Portable plasma to fight ostomy scents
When a friend told him about his experience with his ostomy, plasma expert Job Beckers got the idea to make a portable plasma filter to rid stoma bags from unpleasant scents. Under the name of Plasma Pendix he intends to elaborate this idea within a year to a commercial product.
Beckers says how a friend told him at a party that he had to leave earlier because his ostomy pouch began to ‘balloon’. “Then I had no idea what he was talking about, but it appears to be a problem which more than half of the people with ostomies experience regularly. The carbon filters of stoma bags get clogged up, causing the bag to bulge. When the pressure gets too high, the bag may start to leak, and when you are at a party this amounts to a disaster.”

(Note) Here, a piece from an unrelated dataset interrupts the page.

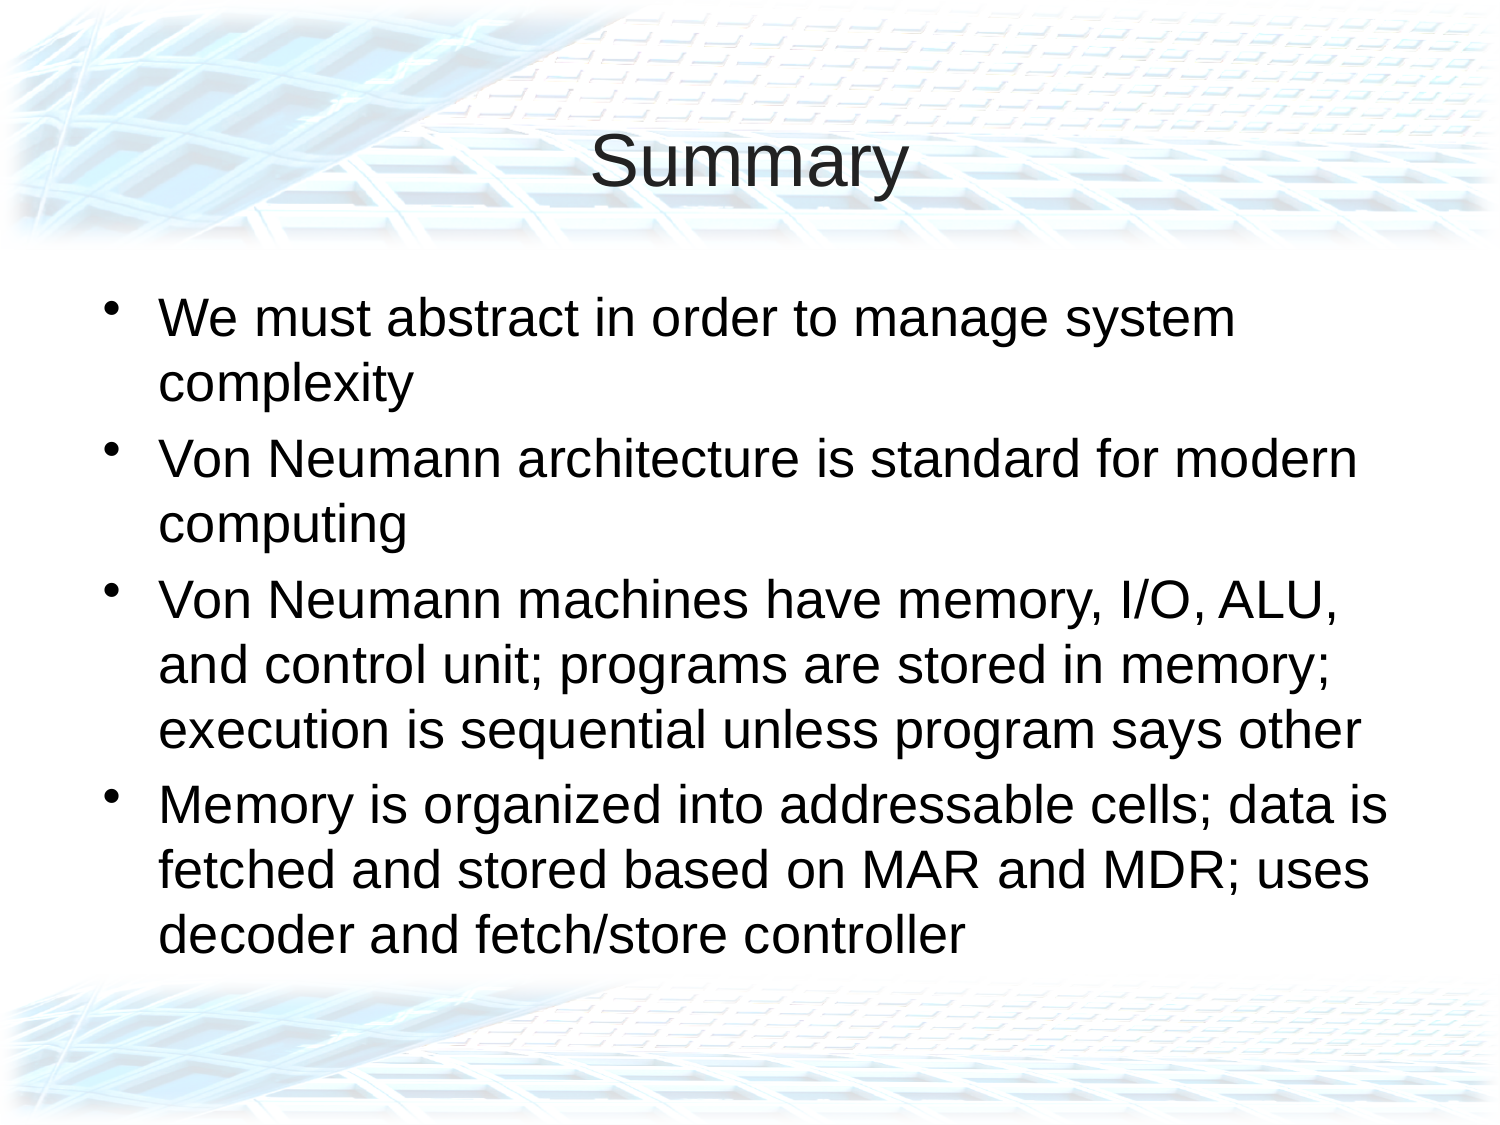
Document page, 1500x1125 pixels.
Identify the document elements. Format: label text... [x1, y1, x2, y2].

list We must abstract in order to manage system complexity Von Neumann architecture is standard for modern computing Von Neumann machines have memory, I/O, ALU, and control unit; programs are stored in memory; execution is sequential unless program says other Memory is organized into addressable cells; data is fetched and stored based on MAR and MDR; uses decoder and fetch/store controller [87, 275, 1413, 1025]
title Summary [87, 62, 1413, 250]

In the Netherlands there are more than thirty-thousand people with stomas: a hole in the wall of the abdomen through which partially digested food can leave the body if due to a disease or surgery a portion of the intestinal system is not functioning anymore. The stoma is connected to a special pouch, in which the ‘feces’ are collected. Digestive gases also end up in such a stoma bag, Beckers explains. “You need to discharge those, but they have a rather pungent odor. For this reason the bags are fitted with carbon filters, which regularly get clogged up.”
The main culprits are sulfurous molecules, notorious for the smell of rotten eggs. Those stench molecules can be simply broken up by a plasma, as Beckers knew. Such a plasma is an ionized gas, which can be created by establishing a high voltage across two electrodes. Thanks to the high electric fields that arise, a current liberates electrons from their atoms, so that you get a mixture of negatively charged electrons and positive ions.
By making the gas flow along a series of such plasmas, you can selectively render the sulfurous molecules harmless. “In the lab that is easy to do”, says the Assistant Professor in the Elementary Processes in Gas Discharges group (Department of Applied Physics). “The real challenge is to make a portable device that you can attach to the stoma bag and that can replace the carbon filter.”
Using a subsidy of the Metropole region of Eindhoven, Beckers is now going to develop his idea, together with the Catharina hospital and manufacturer VDL ETG, to turn it into a small device. The plasma physicist is working on a plasma filter the size of a Smartphone, though twice or three times as thick. Small enough to carry in your pocket, yet big enough to contain a battery, the electronic steering and a plasma chamber.
Beckers expects that the plasma will only need to be switched on for about one percent of the time. “If we set the plasma in the right way, so that we can selectively only destroy the sulfurous molecules, then the battery will last much longer than a day. At present we are fine-tuning that. We have had a gas mixture made whose composition corresponds with the gas in the stoma bag, and we vary things such as voltage shape and frequency, power density and the rate of flow of the gas in the plasma. This enables us to find the most effective and efficient plasma geometry and steering. This spring we are launching a beta version which is going to be tested with patients at the Catherina hospital.”
And his friend? He cannot wait. “Every week he is coming up to ask me if we have something yet which he can test.”